Daddy melengos, "Awas aja kamu, mata saya dimana-mana ya!"

"Bukannya mata Om cuma dua?"

"Bukan gitu anak burhan! Aduh anak bapak sama aja, intinya saya mengawasi kamu ya, jangan coba-coba!"

Rei lagi-lagi ketawa, kayanya senang banget bikin Daddy gue emosi.

Akhirnya kita berempat berbincang di cafe yang ada di bandara, setelah sesi berbincang akhirnya kami berempat memutuskan pulang kerumah masing-masing.

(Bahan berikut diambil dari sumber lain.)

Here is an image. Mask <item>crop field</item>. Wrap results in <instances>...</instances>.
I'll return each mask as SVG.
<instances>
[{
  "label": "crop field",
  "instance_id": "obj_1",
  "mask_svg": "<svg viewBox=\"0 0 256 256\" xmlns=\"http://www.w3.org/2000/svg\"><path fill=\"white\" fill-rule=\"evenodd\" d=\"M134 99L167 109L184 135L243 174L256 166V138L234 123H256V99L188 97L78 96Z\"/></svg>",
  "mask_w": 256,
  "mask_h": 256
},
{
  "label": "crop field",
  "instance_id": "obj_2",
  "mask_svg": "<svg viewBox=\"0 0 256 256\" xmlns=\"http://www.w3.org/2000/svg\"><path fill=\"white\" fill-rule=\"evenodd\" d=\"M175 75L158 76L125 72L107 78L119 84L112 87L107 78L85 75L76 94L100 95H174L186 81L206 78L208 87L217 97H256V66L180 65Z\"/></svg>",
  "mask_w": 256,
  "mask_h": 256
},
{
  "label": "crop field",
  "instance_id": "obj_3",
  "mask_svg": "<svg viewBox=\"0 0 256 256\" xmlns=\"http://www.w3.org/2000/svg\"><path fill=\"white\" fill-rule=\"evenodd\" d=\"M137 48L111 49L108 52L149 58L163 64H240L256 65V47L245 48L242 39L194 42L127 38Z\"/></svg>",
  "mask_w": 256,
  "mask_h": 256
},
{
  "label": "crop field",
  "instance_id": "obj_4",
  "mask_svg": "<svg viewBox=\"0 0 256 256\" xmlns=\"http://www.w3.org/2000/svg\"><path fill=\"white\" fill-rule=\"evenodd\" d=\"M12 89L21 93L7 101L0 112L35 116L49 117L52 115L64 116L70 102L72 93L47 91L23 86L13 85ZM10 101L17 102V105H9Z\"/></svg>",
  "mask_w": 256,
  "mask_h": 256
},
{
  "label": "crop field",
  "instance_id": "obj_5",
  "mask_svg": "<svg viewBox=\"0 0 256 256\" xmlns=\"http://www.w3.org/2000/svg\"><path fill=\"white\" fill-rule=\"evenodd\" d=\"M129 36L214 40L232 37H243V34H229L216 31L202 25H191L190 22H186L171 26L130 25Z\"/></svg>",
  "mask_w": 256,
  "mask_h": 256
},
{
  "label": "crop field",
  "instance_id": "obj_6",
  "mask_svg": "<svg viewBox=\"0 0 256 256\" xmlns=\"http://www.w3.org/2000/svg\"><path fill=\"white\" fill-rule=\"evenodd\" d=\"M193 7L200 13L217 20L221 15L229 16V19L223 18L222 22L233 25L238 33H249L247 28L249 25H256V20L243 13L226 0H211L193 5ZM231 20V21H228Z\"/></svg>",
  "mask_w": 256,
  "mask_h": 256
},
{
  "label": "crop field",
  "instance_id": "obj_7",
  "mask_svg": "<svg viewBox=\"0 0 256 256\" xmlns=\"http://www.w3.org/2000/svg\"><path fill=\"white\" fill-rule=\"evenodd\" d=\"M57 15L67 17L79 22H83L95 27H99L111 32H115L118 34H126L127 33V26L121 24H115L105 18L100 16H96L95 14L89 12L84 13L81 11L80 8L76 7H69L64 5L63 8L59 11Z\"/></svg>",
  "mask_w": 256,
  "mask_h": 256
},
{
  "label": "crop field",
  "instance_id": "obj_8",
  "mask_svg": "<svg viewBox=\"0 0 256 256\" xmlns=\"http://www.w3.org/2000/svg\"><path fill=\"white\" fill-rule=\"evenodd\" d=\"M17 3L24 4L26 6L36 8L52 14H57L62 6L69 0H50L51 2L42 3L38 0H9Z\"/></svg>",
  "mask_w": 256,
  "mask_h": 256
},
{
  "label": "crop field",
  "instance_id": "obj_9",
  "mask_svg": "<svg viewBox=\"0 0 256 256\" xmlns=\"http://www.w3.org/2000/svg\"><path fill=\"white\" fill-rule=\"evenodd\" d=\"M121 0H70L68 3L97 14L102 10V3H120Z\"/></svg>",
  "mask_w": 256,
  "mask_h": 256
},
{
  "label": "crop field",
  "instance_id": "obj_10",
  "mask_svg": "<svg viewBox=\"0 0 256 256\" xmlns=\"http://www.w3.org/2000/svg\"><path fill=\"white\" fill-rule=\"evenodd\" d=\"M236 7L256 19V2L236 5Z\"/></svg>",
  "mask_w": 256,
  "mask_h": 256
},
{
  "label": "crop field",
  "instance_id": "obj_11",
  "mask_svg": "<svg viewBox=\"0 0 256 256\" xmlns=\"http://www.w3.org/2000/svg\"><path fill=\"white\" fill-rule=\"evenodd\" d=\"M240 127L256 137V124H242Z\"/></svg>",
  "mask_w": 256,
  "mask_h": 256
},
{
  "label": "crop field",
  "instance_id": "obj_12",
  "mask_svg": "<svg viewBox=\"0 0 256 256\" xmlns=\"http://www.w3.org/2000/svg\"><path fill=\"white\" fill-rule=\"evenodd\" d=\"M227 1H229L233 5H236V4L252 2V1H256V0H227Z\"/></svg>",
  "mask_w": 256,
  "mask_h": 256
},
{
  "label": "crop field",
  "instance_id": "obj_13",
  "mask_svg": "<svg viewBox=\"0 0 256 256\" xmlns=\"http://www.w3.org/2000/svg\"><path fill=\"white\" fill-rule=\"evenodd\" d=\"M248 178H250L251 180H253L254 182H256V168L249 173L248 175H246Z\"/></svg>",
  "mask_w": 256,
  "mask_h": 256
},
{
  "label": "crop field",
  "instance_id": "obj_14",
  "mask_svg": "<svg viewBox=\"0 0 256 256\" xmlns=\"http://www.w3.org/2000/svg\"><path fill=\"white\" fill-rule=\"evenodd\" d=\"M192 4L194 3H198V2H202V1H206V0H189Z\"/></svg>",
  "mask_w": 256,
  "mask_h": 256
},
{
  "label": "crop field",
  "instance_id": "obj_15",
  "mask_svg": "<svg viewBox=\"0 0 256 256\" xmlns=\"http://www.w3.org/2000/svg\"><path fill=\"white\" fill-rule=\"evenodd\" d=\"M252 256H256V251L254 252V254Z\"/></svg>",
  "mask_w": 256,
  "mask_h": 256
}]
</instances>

Baru mau masuk mobil Daddy yang dititip di parkiran bandara, teriakan Rei membuat gue menghentikan aktivitas.

"BYE-BYE CANTIK!"

Daddy langsung membalikan badan menatap Rei dengan tatapan super sinis nya, "Anak burhan!"

Gue bisa melihat dari sini, Rei lagi-lagi ketawa dan akhirnya mengaduh ketika Om Bokuto menjewer telinga nya.

Sedangkan Daddy memekik puas melihat Rei yang tersiksa, "Rasain tuh!"

Hadeh padahal udah tua tapi masih merasa muda.